Pese al esfuerzo propagandístico, si la lógica política del país otorgara beneficios a todos de manera espontánea, no habría necesidad de persuadir. Fuera inútil el mercadeo electoral para sacar de la sospecha ciudadana a ciertos candidatos que no tienen otro patrimonio político que el pasado de sus antecesores. Pero los porfiados hechos determinan que el electorado, por propia confusión, no es un hueso tan blando de roer: el grado de indecisión, a seis meses de las elecciones, no baja del 50% de los consultados por las encuestas.
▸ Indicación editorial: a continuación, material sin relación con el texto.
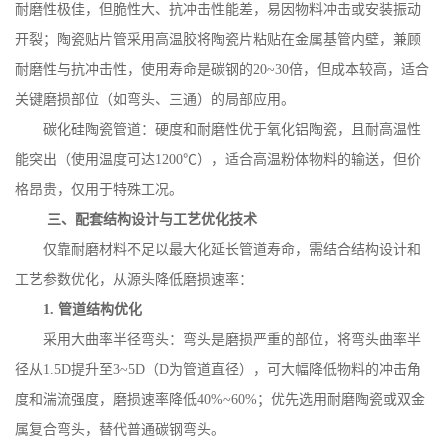
耐磨性极佳，但脆性大、抗冲击性能差，易因物料冲击或安装振动
开裂；陶瓷贴片管采用高温胶将陶瓷片粘贴在金属基管内壁，兼顾
耐磨性与抗冲击性，使用寿命是碳钢的
20~30
倍，但成本较高，适合
关键磨损部位（如弯头、三通）的局部应用。
碳化硅陶瓷管道：硬度和耐磨性优于氧化铝陶瓷，且耐高温性
能突出（使用温度可达
1200
℃），适合高温粉体物料的输送，但价
格昂贵，仅用于特殊工况。
三、配套结构设计与工艺优化技术
仅靠耐磨材料不足以最大化延长管道寿命，需结合结构设计和
工艺参数优化，从源头降低磨损速率：
1.
管道结构优化
采用大曲率半径弯头：弯头是磨损严重的部位，将弯头曲率半
径从
1.5D
提升至
3~5D
（
D
为管道直径），可大幅降低物料的冲击角
度和湍流强度，磨损速率降低
40%~60%
；优先选用耐磨陶瓷或双金
属复合弯头，替代普通碳钢弯头。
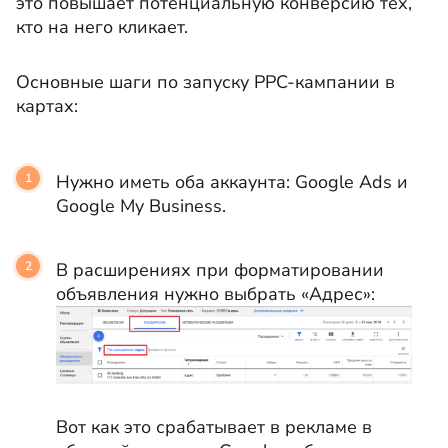
это повышает потенциальную конверсию тех,
кто на него кликает.
Основные шаги по запуску PPC-кампании в
картах:
Нужно иметь оба аккаунта: Google Ads и
Google My Business.
В расширениях при форматировании
объявления нужно выбрать «Адрес»:
Вот как это срабатывает в рекламе в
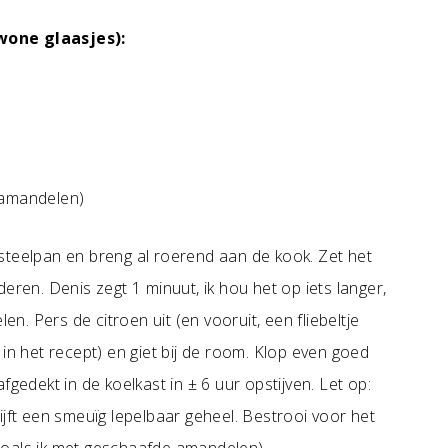
wone glaasjes):
 amandelen)
steelpan en breng al roerend aan de kook. Zet het
eren. Denis zegt 1 minuut, ik hou het op iets langer,
en. Pers de citroen uit (en vooruit, een fliebeltje
et in het recept) en giet bij de room. Klop even goed
fgedekt in de koelkast in ± 6 uur opstijven. Let op:
blijft een smeuïg lepelbaar geheel. Bestrooi voor het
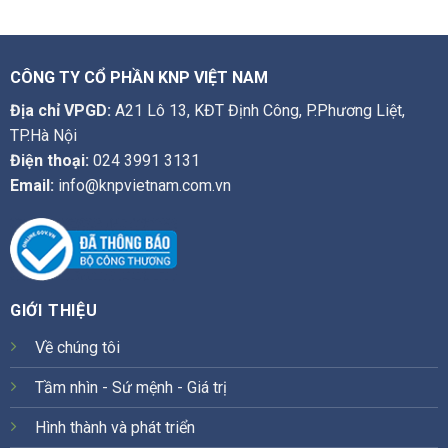
CÔNG TY CỔ PHẦN KNP VIỆT NAM
Địa chỉ VPGD:
A21 Lô 13, KĐT Định Công, P.Phương Liệt,
TP.Hà Nội
Điện thoại:
024 3991 3131
Email:
info@knpvietnam.com.vn
GIỚI THIỆU
Về chúng tôi
Tầm nhìn - Sứ mệnh - Giá trị
Hình thành và phát triển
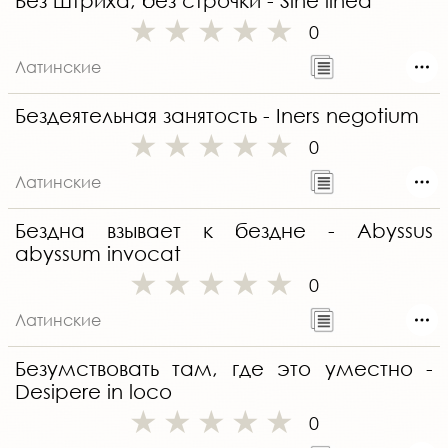
Без штриха, без строчки - Sine linea
0
Латинские
Бездеятельная занятость - Iners negotium
0
Латинские
Бездна взывает к бездне - Abyssus
abyssum invocat
0
Латинские
Безумствовать там, где это уместно -
Desipere in loco
0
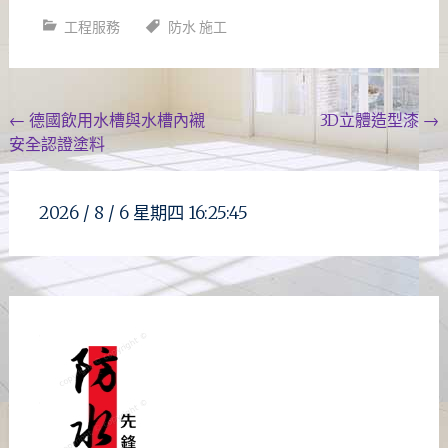
享
工程服務
防水 施工
Post
←
德國飲用水槽與水槽內襯
3D立體造型漆
→
安全認證塗料
navigation
2026 /
8 / 6
星期四
16:25:47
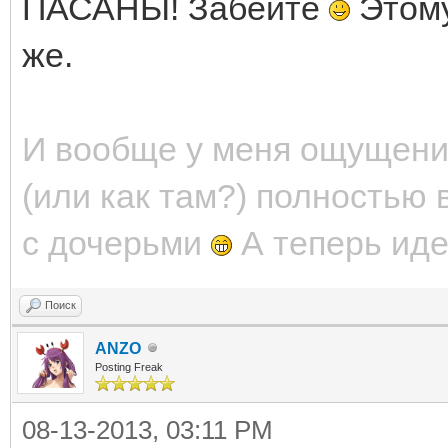
ПАСАНЫ! Забейте
Этому
же.
И вообще у меня ощущение
(или как там?) полность
с дочерьми
А теперь идет
Поиск
ANZO
Posting Freak
08-13-2013, 03:11 PM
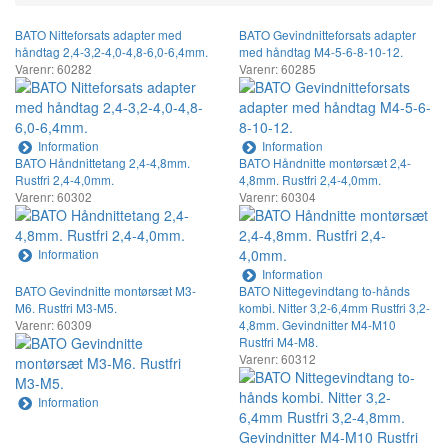
BATO Nitteforsats adapter med
BATO Gevindnitteforsats adapter
håndtag 2,4-3,2-4,0-4,8-6,0-6,4mm.
med håndtag M4-5-6-8-10-12.
Varenr: 60282
Varenr: 60285
Information
Information
BATO Håndnittetang 2,4-4,8mm.
BATO Håndnitte montørsæt 2,4-
Rustfri 2,4-4,0mm.
4,8mm. Rustfri 2,4-4,0mm.
Varenr: 60302
Varenr: 60304
Information
Information
BATO Gevindnitte montørsæt M3-
BATO Nittegevindtang to-hånds
M6. Rustfri M3-M5.
kombi. Nitter 3,2-6,4mm Rustfri 3,2-
Varenr: 60309
4,8mm. Gevindnitter M4-M10
Rustfri M4-M8.
Varenr: 60312
Information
La ciudadanía percibe que la política tradicional tiene dificultad para decir la verdad. La imposibilidad de mantener consecuencia con los principios propios, -y eximirse del oportunismo o el camisetazo-, no son bien vistos por el votante común. Frente a esta realidad, el mercadeo político apela a la estratagema de mentir con frases garbosas y embusteras, como “salvar al país de la dictadura”, o vender la idea de “invertir para generar trabajo”, y otras perlas tales como decir que “la crisis mundial empezó en el Ecuador”.
Los demagogos se venden como baluartes de la libertad y la democracia perfectas y sus adláteres pululan en busca de una oportunidad para sobrevivir en el escenario electoral. Esto explica las alianzas oportunistas o espurias entre banqueros e indígenas, o viejos militantes de la izquierda con nuevos militantes de la derecha. Unidades formadas, entre gallos y medianoche, a espaldas de las ideologías, que abren la opción de cocinar en la misma fanesca intereses contradictorios e irreconciliables, sin propuestas claras ni confiables.
Los brujos del mercadeo político están abonando el terreno estéril de la demagogia: ¿Viteri, será capaz de lograr adhesión nacional, si su líder Nebot no lo consigue desde su reducto guayaquileño? ¿Podrá el banquero Lasso borrar de la memoria colectiva una gestión a la cabeza del sistema financiero que provocó el feriado bancario? ¿Serán capaces los renegados políticos de proyectar una imagen confiable? ¿Podrán los brujos del marketing electoral hacer renacer, desde los escombros de la desconfianza política, a los mismos cadáveres de siempre? El pueblo tiene la palabra.